If you have Planner Schedulers who are doing the intended job, then I don’t need to tell you about the benefits. If you don’t have them, and you have more than 10 or so wrench turners, then you really need to understand the benefits of Maintenance Planning and Scheduling can bring to your organization. Send me an email and I’ll help you learn why you need to invest in this position.

If you have Planner Schedulers that are new to the role, you need to get them educated. While we offer great training in this and other areas, there are lots of competent providers out there in addition to People and Processes. If your Planner Scheduler is not new to the role and has not been educated, there is no better time that now to do this to help recoup your investment. This is the first step in filling the glass halfway.

Now, on to the meat of this post … Once you have sent your Planner Schedulers off to training, recognize that is only half of the requirement to reap the benefits of Planning and Scheduling. In many cases, the Planner Scheduler returns to the site, all pumped up; ready to plan and schedule work. They begin the process only to have the Maintenance Supervisor who they report to pulling them off to chase some parts needed for today. Or they begin their day by attending the morning Production meeting where issues from the last 24 hours are discussed. While they wanted to plan and schedule work, the issues of the last day dictate dealing with those issues. Maintenance Planning and Scheduling work for the future is thrown out to deal with today (a tactical focus).

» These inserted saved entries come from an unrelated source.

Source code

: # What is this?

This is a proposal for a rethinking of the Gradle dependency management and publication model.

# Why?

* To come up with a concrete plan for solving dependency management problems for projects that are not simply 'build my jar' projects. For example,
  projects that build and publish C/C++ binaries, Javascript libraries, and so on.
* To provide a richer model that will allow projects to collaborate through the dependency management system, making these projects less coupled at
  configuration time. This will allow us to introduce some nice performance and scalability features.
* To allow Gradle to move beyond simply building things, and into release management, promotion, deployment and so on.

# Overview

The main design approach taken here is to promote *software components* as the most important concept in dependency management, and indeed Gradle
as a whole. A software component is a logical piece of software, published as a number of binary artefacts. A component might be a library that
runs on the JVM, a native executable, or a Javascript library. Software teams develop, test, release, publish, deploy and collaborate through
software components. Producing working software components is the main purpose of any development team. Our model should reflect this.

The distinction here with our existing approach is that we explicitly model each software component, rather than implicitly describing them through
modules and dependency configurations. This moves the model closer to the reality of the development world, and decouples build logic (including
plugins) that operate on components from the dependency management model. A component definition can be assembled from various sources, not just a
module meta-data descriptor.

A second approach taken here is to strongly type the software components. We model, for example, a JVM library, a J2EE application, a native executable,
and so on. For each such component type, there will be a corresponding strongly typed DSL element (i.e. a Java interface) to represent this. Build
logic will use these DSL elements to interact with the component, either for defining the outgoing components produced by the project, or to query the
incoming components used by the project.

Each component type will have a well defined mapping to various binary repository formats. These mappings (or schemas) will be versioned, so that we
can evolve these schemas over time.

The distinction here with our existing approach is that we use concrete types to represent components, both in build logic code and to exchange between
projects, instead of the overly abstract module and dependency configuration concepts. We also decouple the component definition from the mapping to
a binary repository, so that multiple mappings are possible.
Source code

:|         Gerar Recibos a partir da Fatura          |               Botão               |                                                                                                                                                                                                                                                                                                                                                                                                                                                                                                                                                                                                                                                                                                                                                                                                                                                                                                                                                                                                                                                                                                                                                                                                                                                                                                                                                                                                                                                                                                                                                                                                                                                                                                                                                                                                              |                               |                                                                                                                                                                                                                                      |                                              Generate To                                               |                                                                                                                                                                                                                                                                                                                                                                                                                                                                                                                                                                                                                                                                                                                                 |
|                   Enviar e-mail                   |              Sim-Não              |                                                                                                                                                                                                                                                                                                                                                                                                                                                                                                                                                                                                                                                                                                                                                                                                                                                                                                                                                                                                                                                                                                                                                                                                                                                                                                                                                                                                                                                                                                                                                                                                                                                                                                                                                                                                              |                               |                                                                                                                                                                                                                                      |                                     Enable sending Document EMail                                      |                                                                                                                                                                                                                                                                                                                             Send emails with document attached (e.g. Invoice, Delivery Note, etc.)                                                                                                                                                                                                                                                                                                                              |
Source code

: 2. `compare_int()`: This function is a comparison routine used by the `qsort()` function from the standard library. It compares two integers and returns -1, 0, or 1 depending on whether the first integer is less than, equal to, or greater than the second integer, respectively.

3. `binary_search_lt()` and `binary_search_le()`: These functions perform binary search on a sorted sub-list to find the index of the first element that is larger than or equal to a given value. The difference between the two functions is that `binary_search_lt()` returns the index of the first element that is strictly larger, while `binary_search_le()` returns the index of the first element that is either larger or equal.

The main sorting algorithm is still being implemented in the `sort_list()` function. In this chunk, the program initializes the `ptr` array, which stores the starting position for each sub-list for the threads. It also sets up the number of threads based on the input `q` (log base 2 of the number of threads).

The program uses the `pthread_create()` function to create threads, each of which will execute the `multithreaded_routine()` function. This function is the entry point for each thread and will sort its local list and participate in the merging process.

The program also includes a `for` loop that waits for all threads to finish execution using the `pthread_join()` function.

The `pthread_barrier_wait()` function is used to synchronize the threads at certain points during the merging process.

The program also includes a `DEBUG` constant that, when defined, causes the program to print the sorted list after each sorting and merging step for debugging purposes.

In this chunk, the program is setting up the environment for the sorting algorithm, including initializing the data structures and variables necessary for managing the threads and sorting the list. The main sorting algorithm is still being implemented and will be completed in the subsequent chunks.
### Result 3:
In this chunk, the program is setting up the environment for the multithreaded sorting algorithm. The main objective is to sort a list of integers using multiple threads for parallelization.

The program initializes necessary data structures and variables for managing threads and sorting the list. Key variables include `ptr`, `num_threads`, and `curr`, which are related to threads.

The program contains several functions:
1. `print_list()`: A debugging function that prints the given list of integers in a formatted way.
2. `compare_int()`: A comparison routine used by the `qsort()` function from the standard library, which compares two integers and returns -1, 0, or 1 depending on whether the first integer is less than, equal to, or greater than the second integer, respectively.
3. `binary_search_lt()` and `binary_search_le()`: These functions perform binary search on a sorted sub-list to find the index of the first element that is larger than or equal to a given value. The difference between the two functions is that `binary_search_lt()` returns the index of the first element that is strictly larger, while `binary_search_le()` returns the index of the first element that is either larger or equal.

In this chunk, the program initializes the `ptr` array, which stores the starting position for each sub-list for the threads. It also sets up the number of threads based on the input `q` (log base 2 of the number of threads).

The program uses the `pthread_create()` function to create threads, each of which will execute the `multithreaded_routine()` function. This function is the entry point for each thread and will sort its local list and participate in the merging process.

Remember the focus of the Planner Scheduler is strategic, focused on the future, meaning next week. To fill the glass to the top, you need to ensure education for the rest of the organization on the roles and responsibilities of the Planner Schedulers, and the Maintenance Supervisors or Team Leaders. Specifically focus on those individuals who interact with the Planning and Scheduling function to include Production/ Operations and other management. On a parallel path, couple this with coaching and mentoring for the Planner Schedulers where a knowledgeable consultant comes and “walks a mile in their moccasins” to identify obstacles that are preventing effective Planning and Scheduling. The consultant will help ensure the Planner Schedulers are performing in the role, such as doing job research, creating job plans with estimates, crafts required, and materials needed as a minimum, and scheduling the work. In addition, the consultant will identify the obstacles in the business processes around work management and interactions. As a manager, your job is to remove those obstacles and rework the processes to gain the benefits. Only then will you have filled the glass with respect to true Maintenance Planning and Scheduling.